● **What you will do**:
A verbatim reproduction of the lines below, from the line containing "For every layout" through the line containing "Document page, 1241x1754 pixels.", both ends included, is the whole required output.

● **Recorded information**:
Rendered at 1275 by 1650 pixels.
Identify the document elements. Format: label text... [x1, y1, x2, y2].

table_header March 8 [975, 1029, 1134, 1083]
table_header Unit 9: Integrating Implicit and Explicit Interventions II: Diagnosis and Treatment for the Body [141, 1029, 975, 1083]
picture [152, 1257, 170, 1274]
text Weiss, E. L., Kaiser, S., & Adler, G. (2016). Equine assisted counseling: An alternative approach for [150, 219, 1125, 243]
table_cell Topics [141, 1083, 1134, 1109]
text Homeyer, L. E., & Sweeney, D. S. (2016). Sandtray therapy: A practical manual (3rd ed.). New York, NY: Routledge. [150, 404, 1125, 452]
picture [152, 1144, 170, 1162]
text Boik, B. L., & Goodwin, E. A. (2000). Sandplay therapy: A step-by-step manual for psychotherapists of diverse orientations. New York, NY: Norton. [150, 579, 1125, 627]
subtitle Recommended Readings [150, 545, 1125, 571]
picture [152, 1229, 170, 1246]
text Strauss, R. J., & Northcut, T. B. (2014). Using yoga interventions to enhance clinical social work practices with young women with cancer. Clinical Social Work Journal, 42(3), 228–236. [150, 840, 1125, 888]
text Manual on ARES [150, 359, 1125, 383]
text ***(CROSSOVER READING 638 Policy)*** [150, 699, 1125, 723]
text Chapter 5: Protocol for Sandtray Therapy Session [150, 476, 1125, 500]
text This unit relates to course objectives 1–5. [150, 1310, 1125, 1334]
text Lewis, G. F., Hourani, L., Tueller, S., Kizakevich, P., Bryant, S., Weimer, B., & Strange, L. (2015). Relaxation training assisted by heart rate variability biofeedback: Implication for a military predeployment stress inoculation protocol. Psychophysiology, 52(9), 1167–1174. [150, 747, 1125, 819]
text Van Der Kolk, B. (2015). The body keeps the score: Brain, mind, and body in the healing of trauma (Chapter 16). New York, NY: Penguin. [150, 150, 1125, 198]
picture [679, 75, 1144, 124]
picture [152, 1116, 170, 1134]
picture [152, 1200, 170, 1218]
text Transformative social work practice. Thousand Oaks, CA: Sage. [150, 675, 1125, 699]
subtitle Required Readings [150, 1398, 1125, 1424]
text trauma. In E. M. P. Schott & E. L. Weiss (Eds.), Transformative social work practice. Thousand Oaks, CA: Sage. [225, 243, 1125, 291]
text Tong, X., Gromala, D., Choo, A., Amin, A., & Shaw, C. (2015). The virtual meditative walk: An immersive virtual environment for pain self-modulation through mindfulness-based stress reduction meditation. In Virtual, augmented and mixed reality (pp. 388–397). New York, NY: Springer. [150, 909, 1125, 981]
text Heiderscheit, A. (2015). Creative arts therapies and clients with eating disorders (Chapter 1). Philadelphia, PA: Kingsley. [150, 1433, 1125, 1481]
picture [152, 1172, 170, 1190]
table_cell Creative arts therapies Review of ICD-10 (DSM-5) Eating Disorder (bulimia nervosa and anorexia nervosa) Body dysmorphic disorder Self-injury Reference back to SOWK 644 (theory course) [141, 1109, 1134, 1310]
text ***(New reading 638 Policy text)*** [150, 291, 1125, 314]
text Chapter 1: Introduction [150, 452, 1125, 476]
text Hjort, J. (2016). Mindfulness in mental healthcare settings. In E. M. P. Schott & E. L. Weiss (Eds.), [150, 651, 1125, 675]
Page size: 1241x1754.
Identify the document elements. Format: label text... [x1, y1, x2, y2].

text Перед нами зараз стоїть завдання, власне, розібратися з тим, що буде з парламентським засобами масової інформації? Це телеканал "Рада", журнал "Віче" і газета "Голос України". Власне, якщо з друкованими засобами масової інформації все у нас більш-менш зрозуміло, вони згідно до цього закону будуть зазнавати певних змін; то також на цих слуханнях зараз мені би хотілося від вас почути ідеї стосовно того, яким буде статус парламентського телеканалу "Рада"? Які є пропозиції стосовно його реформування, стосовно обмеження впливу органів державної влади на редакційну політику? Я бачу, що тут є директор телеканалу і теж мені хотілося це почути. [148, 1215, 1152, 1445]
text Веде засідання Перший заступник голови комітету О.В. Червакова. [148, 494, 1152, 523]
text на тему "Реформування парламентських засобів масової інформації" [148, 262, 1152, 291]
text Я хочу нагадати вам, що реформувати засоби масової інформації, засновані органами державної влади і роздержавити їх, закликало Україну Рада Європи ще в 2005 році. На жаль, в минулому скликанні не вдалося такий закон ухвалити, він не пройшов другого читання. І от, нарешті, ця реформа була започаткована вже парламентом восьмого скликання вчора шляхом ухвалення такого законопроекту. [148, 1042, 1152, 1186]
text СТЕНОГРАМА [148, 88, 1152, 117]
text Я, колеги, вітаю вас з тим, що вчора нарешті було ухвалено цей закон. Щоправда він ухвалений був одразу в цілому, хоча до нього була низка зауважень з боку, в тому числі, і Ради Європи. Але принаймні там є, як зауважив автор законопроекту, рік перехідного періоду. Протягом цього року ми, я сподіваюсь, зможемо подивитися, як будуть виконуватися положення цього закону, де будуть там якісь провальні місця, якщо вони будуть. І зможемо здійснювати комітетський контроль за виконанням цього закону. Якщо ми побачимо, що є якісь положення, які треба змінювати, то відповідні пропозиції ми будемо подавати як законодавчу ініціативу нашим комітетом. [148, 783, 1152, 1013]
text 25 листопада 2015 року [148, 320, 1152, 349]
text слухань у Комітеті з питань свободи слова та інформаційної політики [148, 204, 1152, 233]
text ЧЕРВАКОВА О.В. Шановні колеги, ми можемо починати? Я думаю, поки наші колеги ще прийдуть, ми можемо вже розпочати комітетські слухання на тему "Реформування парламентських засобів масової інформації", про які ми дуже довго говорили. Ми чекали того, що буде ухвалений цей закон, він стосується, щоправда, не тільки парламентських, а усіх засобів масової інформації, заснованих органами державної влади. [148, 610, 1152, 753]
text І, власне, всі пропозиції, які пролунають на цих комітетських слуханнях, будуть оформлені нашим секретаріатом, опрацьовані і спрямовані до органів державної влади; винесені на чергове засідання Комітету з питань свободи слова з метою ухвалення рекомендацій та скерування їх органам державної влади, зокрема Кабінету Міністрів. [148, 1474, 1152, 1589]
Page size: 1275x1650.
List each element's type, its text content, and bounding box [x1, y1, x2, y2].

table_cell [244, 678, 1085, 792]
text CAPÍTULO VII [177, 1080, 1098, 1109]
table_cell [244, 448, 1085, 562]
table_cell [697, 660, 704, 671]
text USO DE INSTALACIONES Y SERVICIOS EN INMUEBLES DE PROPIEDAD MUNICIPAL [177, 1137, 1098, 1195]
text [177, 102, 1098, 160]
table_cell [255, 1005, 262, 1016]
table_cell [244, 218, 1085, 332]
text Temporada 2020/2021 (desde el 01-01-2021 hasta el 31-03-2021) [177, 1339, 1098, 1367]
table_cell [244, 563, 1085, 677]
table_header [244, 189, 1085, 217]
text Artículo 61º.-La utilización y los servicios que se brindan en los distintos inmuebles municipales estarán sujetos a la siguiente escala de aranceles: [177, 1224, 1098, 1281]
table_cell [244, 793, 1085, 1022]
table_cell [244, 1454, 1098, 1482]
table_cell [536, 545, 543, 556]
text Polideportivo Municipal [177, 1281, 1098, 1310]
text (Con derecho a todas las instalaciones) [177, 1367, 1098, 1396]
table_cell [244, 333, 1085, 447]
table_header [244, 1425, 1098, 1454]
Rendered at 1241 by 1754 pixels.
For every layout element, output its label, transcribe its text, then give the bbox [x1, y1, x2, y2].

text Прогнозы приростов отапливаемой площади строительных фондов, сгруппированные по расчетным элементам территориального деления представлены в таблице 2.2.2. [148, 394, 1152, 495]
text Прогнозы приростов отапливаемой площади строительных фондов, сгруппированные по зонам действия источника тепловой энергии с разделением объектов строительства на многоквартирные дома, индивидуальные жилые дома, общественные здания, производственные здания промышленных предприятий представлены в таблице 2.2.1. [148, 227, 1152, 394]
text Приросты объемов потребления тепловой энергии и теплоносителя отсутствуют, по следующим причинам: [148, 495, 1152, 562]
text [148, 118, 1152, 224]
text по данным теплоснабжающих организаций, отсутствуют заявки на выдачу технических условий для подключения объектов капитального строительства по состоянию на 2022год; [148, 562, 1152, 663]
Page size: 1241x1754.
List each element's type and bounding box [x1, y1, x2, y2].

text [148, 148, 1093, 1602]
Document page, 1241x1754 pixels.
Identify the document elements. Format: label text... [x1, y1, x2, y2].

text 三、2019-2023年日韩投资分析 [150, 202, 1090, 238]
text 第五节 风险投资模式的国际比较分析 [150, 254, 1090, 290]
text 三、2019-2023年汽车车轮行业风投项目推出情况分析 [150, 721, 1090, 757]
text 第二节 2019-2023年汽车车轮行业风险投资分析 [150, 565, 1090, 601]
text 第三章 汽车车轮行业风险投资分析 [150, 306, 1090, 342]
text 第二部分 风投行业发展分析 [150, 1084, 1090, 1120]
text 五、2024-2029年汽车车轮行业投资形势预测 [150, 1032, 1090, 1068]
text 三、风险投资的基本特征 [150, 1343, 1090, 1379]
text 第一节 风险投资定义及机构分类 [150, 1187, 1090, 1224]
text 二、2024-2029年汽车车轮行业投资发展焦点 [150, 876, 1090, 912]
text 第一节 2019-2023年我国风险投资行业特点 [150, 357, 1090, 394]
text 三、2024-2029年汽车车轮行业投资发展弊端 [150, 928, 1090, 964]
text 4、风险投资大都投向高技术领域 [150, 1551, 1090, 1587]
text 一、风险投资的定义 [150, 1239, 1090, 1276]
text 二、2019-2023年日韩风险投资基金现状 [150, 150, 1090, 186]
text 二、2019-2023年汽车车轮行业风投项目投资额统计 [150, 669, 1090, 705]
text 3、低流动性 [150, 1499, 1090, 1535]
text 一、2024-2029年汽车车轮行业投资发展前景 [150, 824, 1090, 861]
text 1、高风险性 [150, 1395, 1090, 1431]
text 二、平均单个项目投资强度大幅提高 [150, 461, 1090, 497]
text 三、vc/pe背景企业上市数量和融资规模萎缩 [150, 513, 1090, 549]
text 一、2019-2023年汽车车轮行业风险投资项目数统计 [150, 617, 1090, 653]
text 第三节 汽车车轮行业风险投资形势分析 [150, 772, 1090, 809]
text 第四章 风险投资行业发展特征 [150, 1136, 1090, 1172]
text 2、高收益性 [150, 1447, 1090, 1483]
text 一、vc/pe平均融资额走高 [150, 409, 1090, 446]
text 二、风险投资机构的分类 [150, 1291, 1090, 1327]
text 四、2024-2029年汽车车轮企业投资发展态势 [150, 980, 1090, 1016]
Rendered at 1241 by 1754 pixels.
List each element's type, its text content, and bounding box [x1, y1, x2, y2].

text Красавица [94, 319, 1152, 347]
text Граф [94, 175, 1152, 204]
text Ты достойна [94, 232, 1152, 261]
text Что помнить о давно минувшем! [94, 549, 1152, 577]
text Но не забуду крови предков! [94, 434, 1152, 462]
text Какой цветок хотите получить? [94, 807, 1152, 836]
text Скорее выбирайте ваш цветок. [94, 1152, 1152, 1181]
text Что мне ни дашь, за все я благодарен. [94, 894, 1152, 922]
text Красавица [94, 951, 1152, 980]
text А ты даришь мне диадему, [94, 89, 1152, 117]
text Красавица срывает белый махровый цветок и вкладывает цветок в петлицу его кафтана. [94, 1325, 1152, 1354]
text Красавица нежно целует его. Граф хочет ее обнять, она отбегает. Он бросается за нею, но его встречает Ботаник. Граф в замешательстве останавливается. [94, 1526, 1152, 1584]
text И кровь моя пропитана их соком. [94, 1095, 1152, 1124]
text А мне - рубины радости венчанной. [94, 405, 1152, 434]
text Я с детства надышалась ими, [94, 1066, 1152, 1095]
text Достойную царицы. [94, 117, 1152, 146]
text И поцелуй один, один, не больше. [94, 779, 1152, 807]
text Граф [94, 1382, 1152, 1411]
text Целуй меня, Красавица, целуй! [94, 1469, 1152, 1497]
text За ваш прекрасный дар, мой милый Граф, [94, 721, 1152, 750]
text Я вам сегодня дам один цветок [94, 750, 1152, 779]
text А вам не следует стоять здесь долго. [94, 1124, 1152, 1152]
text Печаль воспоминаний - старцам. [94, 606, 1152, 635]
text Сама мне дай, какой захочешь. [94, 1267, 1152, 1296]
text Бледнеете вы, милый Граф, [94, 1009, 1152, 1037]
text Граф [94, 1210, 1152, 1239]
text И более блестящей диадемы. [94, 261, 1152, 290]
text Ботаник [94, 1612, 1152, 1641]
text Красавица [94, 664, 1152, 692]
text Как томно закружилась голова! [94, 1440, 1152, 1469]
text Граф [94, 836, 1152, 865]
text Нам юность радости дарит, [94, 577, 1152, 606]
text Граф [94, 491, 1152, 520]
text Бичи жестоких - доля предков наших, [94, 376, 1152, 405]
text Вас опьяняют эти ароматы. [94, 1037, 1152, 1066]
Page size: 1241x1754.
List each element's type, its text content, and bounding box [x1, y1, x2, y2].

● **Reply**:
For every layout element, output its label, transcribe its text, then give the bbox [x1, y1, x2, y2].

text Прогнозы приростов отапливаемой площади строительных фондов, сгруппированные по расчетным элементам территориального деления представлены в таблице 2.2.2. [148, 394, 1152, 495]
text Прогнозы приростов отапливаемой площади строительных фондов, сгруппированные по зонам действия источника тепловой энергии с разделением объектов строительства на многоквартирные дома, индивидуальные жилые дома, общественные здания, производственные здания промышленных предприятий представлены в таблице 2.2.1. [148, 227, 1152, 394]
text Приросты объемов потребления тепловой энергии и теплоносителя отсутствуют, по следующим причинам: [148, 495, 1152, 562]
text [148, 118, 1152, 224]
text по данным теплоснабжающих организаций, отсутствуют заявки на выдачу технических условий для подключения объектов капитального строительства по состоянию на 2022год; [148, 562, 1152, 663]
Page size: 1241x1754.
List each element's type and bounding box [x1, y1, x2, y2].

text [148, 148, 1093, 1602]
Document page, 1241x1754 pixels.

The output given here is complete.